**Text shown:**
Supply is 12V. ULN chip will probably drop around 1.5V. Segments with 2 or 4 leds will drop 6V. Decimal points only have one led so will only drop 3V. So R1 will need to drop (12-1.5-6) or (12-1.5-3).

Current for segments with 1 or 2 leds will be, lets say, 20mA. Segments with 4 leds will need 40mA.

To calculate R1, divide the required voltage drop by the required current.

So for example the segments with 4 leds, R1 = (12-1.5-6)/0.040 = 112 ohms, so maybe 120R.




MitchSF

Thanks again for the help. I've made the suggested changes to the drawing.

The display specs list 20mA per LED for blue LEDs and 18ma for red, so I'll use 19ma for the calculation:

R2 = (12 - 1.5 - 6) / (.019 * 4) = 60R (4 LED segments)

R1 = (12 - 1.5 - 6) / (.019 * 2) = 120R (2 LED segments)


From the HT16K33 datasheet, the refresh rate is 11.4ms or 88Hz. Does that affect the values of the resistors? Should they be lower for multiplexed displays?

**What to produce:** Can you carry on the LED resistor discussion from its last sentence? The listing after the LED resistor discussion has nothing to do with it.

**Provided material:**
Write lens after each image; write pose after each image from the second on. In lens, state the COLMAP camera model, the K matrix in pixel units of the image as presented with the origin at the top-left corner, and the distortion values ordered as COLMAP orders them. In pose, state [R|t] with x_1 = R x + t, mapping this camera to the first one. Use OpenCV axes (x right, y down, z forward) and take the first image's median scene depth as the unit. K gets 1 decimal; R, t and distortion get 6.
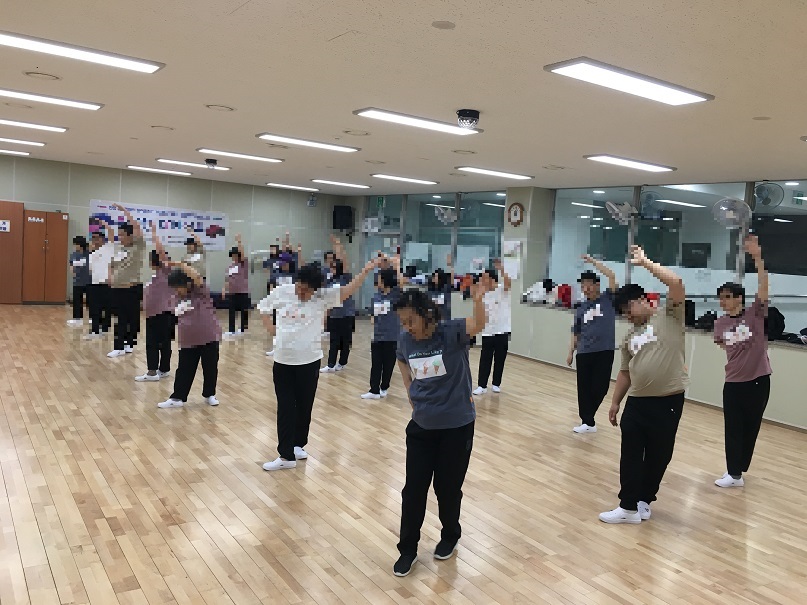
lens RADIAL K [[684.9, 0, 403.5], [0, 684.9, 302.5], [0, 0, 1]] dist [0.096073, -0.121360]
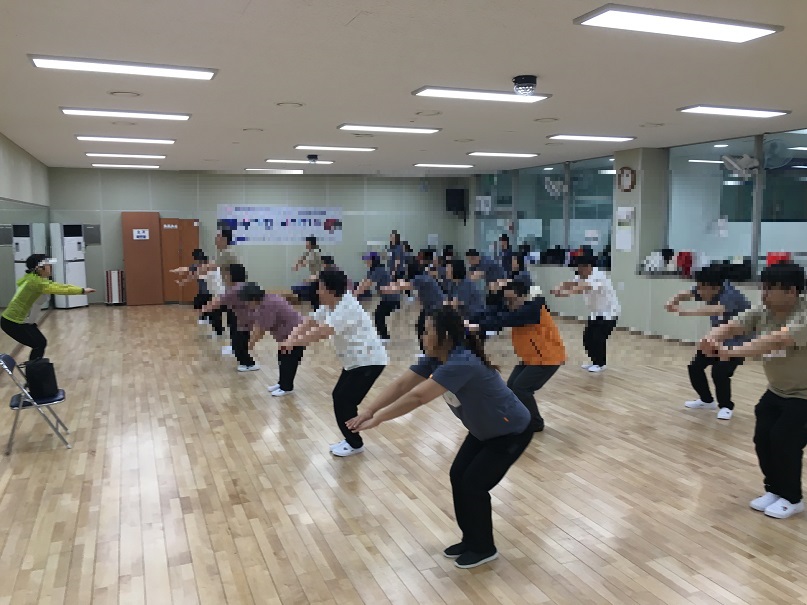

**Result:**
Is the NDP-6020P a good choice for the MOSFET?

If this looks correct, once the issue will pulling the gate to 12v is resolved (maybe a transistor?), I'll breadboard the circuit.

MitchSF

Maybe just a blocking diode in series with the connection from the display driver Cx on the HT16K33, to the resistor, R3, and +12v to the gate of the MOSFET in series with a 10k resistor.



PaulRB

This may be useful.

Quote
R2 = (12 - 1.5 - 6) / (.019 * 4) = 60R (4 LED segments)
No, it's a pair of LEDs in series, in parallel with another pair of LEDs in series. LEDs in series have the same current flowing through both of them, so the above should be .019 * 2, not .019 * 4

MitchSF

I see, so 120R for both 2 and 4 LED segments. The decimal point will not be used.

Attached is an updated schematic based on the Youtube video. Hopefully it is good enough to breadboard the circuit. The example load in the video is 25W.

With all 10, 4 LED segments and 6, 2 LED segments lit, total current drain is 400mA at 6v, which is 2.4W, so it seems like a smaller MOSFET can be used such as the NTR1P02T1G, rated at 1 amp, 20v. Also, it is probably best to use a 9v supply, recalculating resistor values.

Please let me know what you think about this. Thanks again for the help.

EDIT: I just noticed that nowhere is +12v connected to the display.

PaulRB

Quote
so 120R for both 2 and 4 LED segments.
No. Sorry, I hoped by pointing out what was wrong with one calculation you would realise the other is also wrong.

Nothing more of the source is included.